__Exercise prompt__: Look through the entries below and count every line in which "blijkt" appears; reply with the number only.

[Extracted page text data]

>>

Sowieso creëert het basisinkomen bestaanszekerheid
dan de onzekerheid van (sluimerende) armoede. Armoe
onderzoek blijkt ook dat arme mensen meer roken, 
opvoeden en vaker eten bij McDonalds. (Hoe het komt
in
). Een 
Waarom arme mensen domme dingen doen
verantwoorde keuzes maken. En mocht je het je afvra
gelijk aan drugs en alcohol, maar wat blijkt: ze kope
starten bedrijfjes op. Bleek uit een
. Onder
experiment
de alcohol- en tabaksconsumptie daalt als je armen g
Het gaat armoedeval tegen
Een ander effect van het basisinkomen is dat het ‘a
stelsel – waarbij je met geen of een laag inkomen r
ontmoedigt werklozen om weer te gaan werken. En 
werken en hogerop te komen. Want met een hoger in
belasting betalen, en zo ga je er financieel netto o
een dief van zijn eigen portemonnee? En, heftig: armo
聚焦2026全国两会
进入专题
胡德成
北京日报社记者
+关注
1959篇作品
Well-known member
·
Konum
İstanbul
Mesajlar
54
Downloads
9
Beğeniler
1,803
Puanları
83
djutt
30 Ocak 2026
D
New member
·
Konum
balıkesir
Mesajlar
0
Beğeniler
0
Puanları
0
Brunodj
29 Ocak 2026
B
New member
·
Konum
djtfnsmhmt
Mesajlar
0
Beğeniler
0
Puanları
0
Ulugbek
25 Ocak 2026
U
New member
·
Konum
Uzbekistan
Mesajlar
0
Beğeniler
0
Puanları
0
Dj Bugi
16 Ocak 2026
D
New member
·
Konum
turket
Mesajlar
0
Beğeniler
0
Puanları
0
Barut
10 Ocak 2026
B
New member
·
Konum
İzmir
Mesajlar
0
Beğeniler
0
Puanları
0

<<

__Written solution__: 2